Hickson, who died in 2011 at the age of 80, was very public about the incident. He was still known to occasionally sell his book, “UFO Contact at Pascagoula,” outside local businesses. He reportedly told friends and family — and sometimes total strangers — that aliens continued to communicate with him via telepathic means.
In his book, which he co-authored with William Mendez, Hickson wrote that aliens contacted him three times following the abduction — in January 1974 at a local tree farm, in February 1974 at his home and on Mother’s Day in 1974 on Miss. 67. He said the messages were always the same — “We mean you no harm. You are the chosen one. Your world needs our help.”
Parker, however, was seriously disturbed by the events, and didn’t embrace the attention. In the years that followed, Parker said he changed jobs and relocated to other towns when people realized who he was, largely remained in the background without ever detailing the full account of what happened that night, how it affected him and his life, and other close encounters he has experienced down the years.
But in July, 2018, at the urging of his wife, Waynette, Parker published a book about the encounter to set the record straight. His book, Pascagoula – The Closest Encounter, containing the full transcript of Calvin Parker’s hypnotic regression session with the late Budd Hopkins, one of the world’s foremost researchers of this phenomena.
“I felt like everyone deserved an explanation,” Parker told the Clarion Ledger in 2018. “Everyone has an expiration date and I wanted to get this out there before I die. I’ve had some near-death experiences and I’m in bad health. I just wanted to do it.”
The book prompted others to come forward saying they saw objects in the sky that night that couldn’t be explained. These were compiled in a subsequent book, Pascagoula—The Story Continues: New Evidence & New Witnesses, published in September, 2019. Like Parker, many said they had been largely quiet about their sightings for 45 years due to fear of ridicule.

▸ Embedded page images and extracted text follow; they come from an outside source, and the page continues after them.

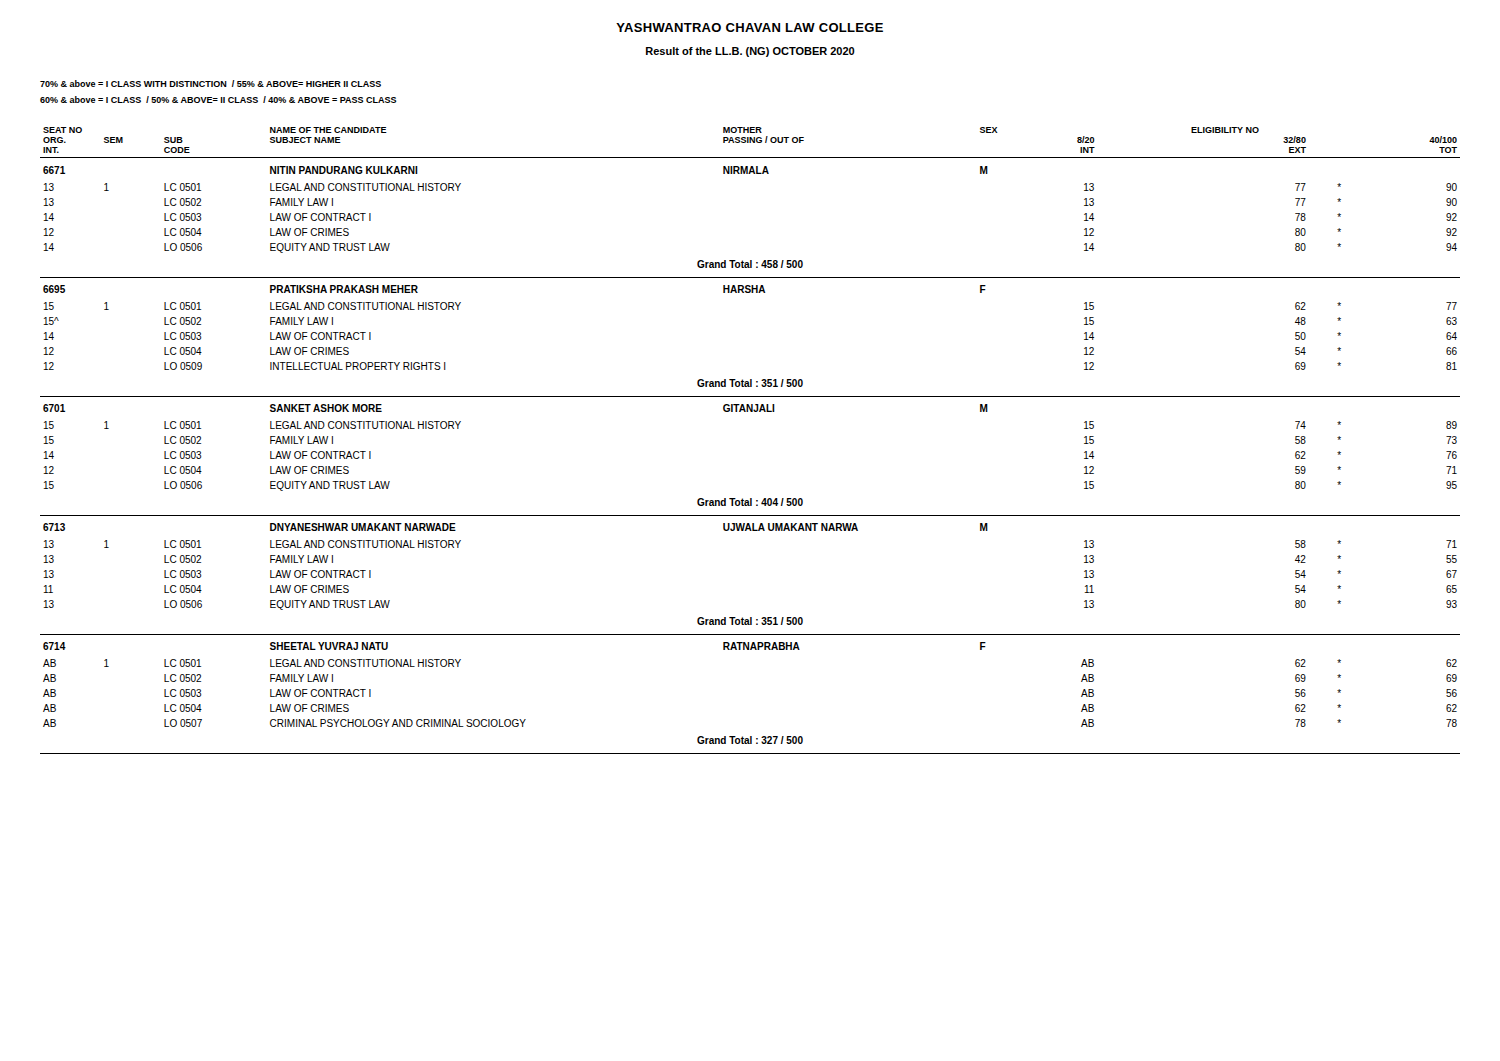YASHWANTRAO CHAVAN LAW COLLEGE
Result of the LL.B. (NG) OCTOBER 2020
70% & above = I CLASS WITH DISTINCTION / 55% & ABOVE= HIGHER II CLASS
60% & above = I CLASS / 50% & ABOVE= II CLASS / 40% & ABOVE = PASS CLASS
| SEAT NO | NAME OF THE CANDIDATE | MOTHER | SEX | ELIGIBILITY NO |
| --- | --- | --- | --- | --- |
| ORG. INT. | SEM | SUB CODE | SUBJECT NAME | PASSING / OUT OF | 8/20 INT | | 32/80 EXT | | 40/100 TOT |
| 6671 | NITIN PANDURANG KULKARNI | NIRMALA | M | |
| 13 | 1 | LC 0501 | LEGAL AND CONSTITUTIONAL HISTORY | | 13 | | 77 | * | 90 |
| 13 | | LC 0502 | FAMILY LAW I | | 13 | | 77 | * | 90 |
| 14 | | LC 0503 | LAW OF CONTRACT I | | 14 | | 78 | * | 92 |
| 12 | | LC 0504 | LAW OF CRIMES | | 12 | | 80 | * | 92 |
| 14 | | LO 0506 | EQUITY AND TRUST LAW | | 14 | | 80 | * | 94 |
| Grand Total : 458 / 500 |
| 6695 | PRATIKSHA PRAKASH MEHER | HARSHA | F | |
| 15 | 1 | LC 0501 | LEGAL AND CONSTITUTIONAL HISTORY | | 15 | | 62 | * | 77 |
| 15^ | | LC 0502 | FAMILY LAW I | | 15 | | 48 | * | 63 |
| 14 | | LC 0503 | LAW OF CONTRACT I | | 14 | | 50 | * | 64 |
| 12 | | LC 0504 | LAW OF CRIMES | | 12 | | 54 | * | 66 |
| 12 | | LO 0509 | INTELLECTUAL PROPERTY RIGHTS I | | 12 | | 69 | * | 81 |
| Grand Total : 351 / 500 |
| 6701 | SANKET ASHOK MORE | GITANJALI | M | |
| 15 | 1 | LC 0501 | LEGAL AND CONSTITUTIONAL HISTORY | | 15 | | 74 | * | 89 |
| 15 | | LC 0502 | FAMILY LAW I | | 15 | | 58 | * | 73 |
| 14 | | LC 0503 | LAW OF CONTRACT I | | 14 | | 62 | * | 76 |
| 12 | | LC 0504 | LAW OF CRIMES | | 12 | | 59 | * | 71 |
| 15 | | LO 0506 | EQUITY AND TRUST LAW | | 15 | | 80 | * | 95 |
| Grand Total : 404 / 500 |
| 6713 | DNYANESHWAR UMAKANT NARWADE | UJWALA UMAKANT NARWA | M | |
| 13 | 1 | LC 0501 | LEGAL AND CONSTITUTIONAL HISTORY | | 13 | | 58 | * | 71 |
| 13 | | LC 0502 | FAMILY LAW I | | 13 | | 42 | * | 55 |
| 13 | | LC 0503 | LAW OF CONTRACT I | | 13 | | 54 | * | 67 |
| 11 | | LC 0504 | LAW OF CRIMES | | 11 | | 54 | * | 65 |
| 13 | | LO 0506 | EQUITY AND TRUST LAW | | 13 | | 80 | * | 93 |
| Grand Total : 351 / 500 |
| 6714 | SHEETAL YUVRAJ NATU | RATNAPRABHA | F | |
| AB | 1 | LC 0501 | LEGAL AND CONSTITUTIONAL HISTORY | | AB | | 62 | * | 62 |
| AB | | LC 0502 | FAMILY LAW I | | AB | | 69 | * | 69 |
| AB | | LC 0503 | LAW OF CONTRACT I | | AB | | 56 | * | 56 |
| AB | | LC 0504 | LAW OF CRIMES | | AB | | 62 | * | 62 |
| AB | | LO 0507 | CRIMINAL PSYCHOLOGY AND CRIMINAL SOCIOLOGY | | AB | | 78 | * | 78 |
| Grand Total : 327 / 500 |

The retellingof the story also met with favor in Pascagoula. A historical marker was placed along the Pascagoula River and the city now celebrates the event with an annual alien festival in October.
The evidence of Hickson and Parker’s abduction was crucial in the establishment of the National UFO Reporting Center in 1974, an institution that conceivably could play a critical role in the security not only of our nation, but of our world itself, which might ultimately constitute Mississippi’s greatest contribution to mankind next to Elvis.